Sono diverse le bande organizzate che rubano ogni tipo di merce con l'ausilio di Tir. Una pratica diffusa che prima o poi viene comunque stroncata dall'ottimo lavoro dei Carabinieri
Sono diverse le bande organizzate che rubano ogni tipo di merce con l’ausilio di Tir. Una pratica diffusa che prima o poi viene comunque stroncata dall’ottimo lavoro dei Carabinieri (foto d’archivio)

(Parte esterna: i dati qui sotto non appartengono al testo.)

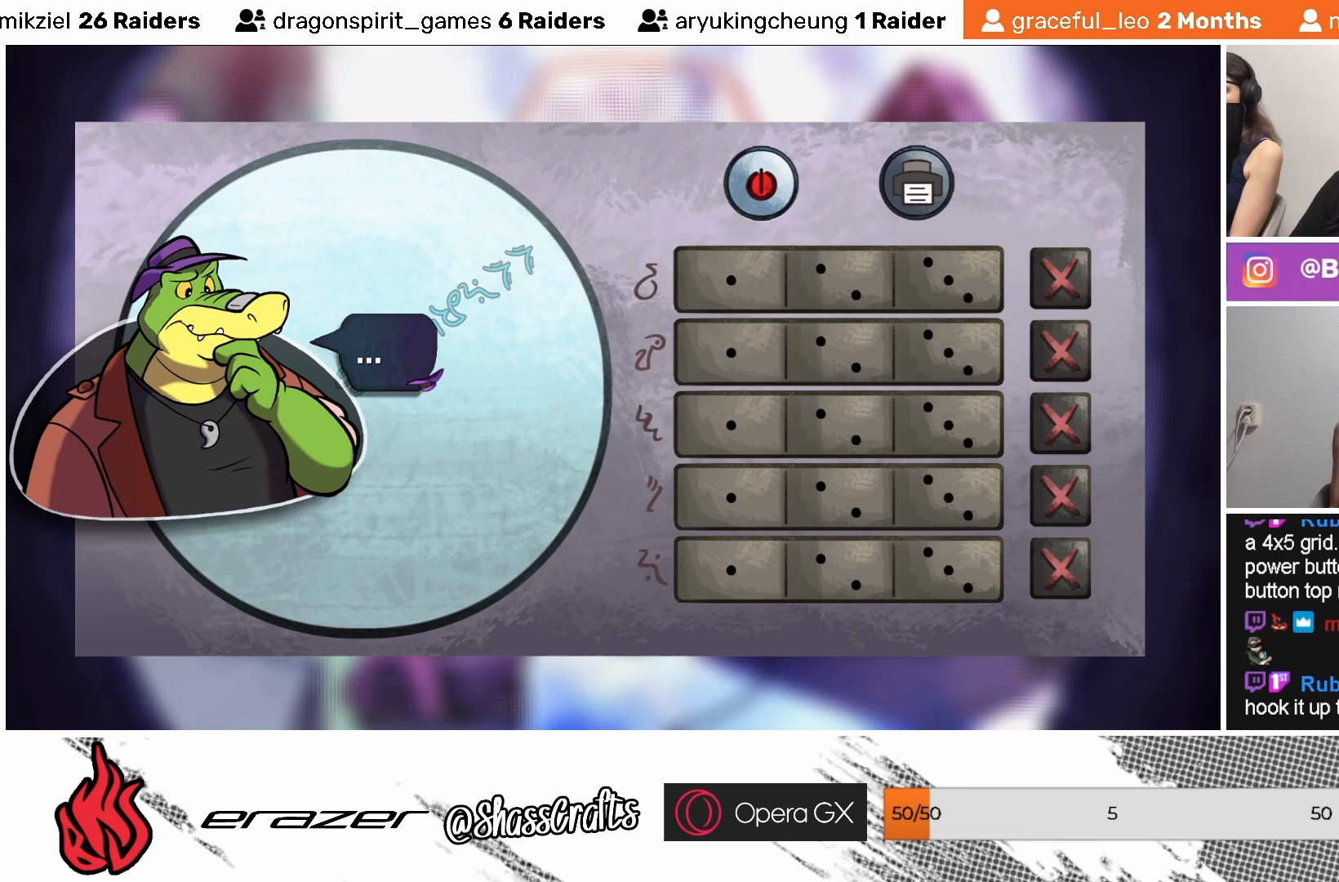
{"buttons": [], "left_stick": "center", "events": [[383, "CROSS", "down"], [433, "CROSS", "up"]]}
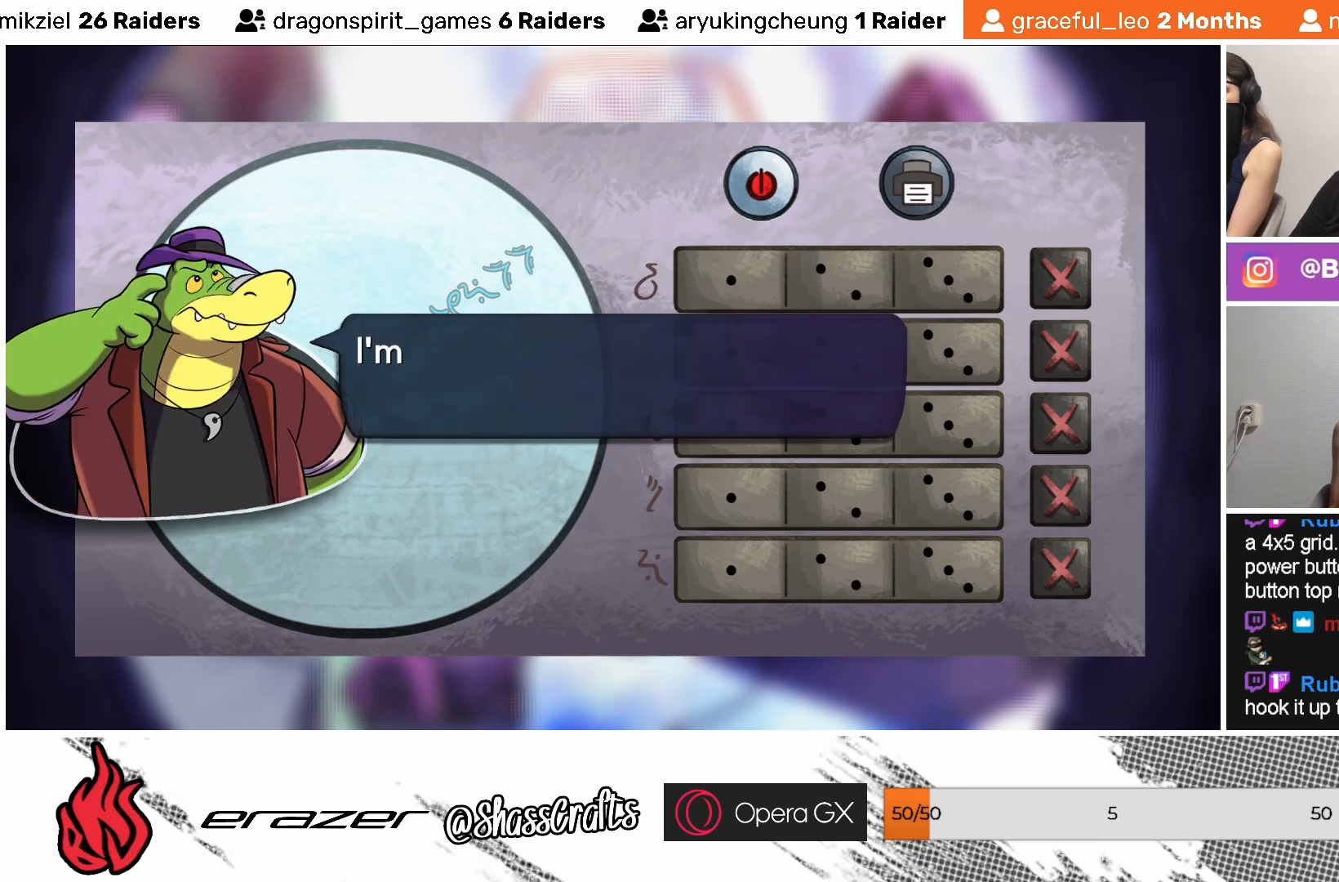
{"buttons": [], "left_stick": "center", "events": []}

I carabinieri, al comando del cap. Raffaele Conforti, ed il Nucleo Operativo Radiomobile diretto dal luogotenente Luciano Almiento, dopo indagini articolate e intercettazioni telefoniche, controlli e pedinamenti, sono riusciti ad incastrare e arrestare le otto persone della banda. Avevano appena compiuto il furto di circa 500 pneumatici tutti nuovi per un valore quantificato in oltre 250 mila euro, tutti caricati su un semirimorchio di circa 13 metri, stracolmo e trainato da una motrice. Semirimorchio e motrice risultati poi rubati in Foggia, in località San Severo.

Le indagini sono iniziate nel mese di novembre 2016, dopo alcuni furti di rame avvenuti in località San Biagio di Osimo e Osimo Stazione. Le speciali modalità operative con cui erano stati eseguiti, e la cadenza settimanale, avevano permesso agli investigatori osimani di  giungere alla conclusione che si trattava di una banda specializzata, composta da numerose persone che agivano con volto parzialmente modificato, agli ordini di un “capo” che coordinava tutto il sodalizio, ovvero il basista di Loreto.

Il tutto eseguito sempre a colpo sicuro, con la presenza di un complice che conosceva bene l’ambiente in cui operavano, le aziende da depredare e con la certezza della merce da asportare. Altra particolarità: i luoghi in cui colpivano si trovavano quasi sempre a pochi passi dai caselli autostradali.

Di conseguenza, le indagini venivano estese in tutta la provincia di Ancona e non solo, prendendo in considerazione le zone industriali ubicate presso i caselli A/14 della riviera marchigiana.

L’indagine minuziosa ha dato i primi risultati quando sono stati individuati alcuni Tir e automobili in uso a soggetti di origini foggiane, alcuni dei quali dediti ai furti in capannoni industriali. La conseguente attività di controllo ha poi individuato più soggetti, sempre di origini foggiane, che erano collegati con un loro “paesano” residente in Val Musone.

Intensificati i servizi, e ipotizzate le probabili date in cui potevano colpire, la sera dell’ 11.01.2017 i carabinieri di Osimo hanno predisposto un servizio capillare di controllo presso i caselli autostradali e le zone industriali: due autoradio, cinque pattuglie in divisa e tre in borghese.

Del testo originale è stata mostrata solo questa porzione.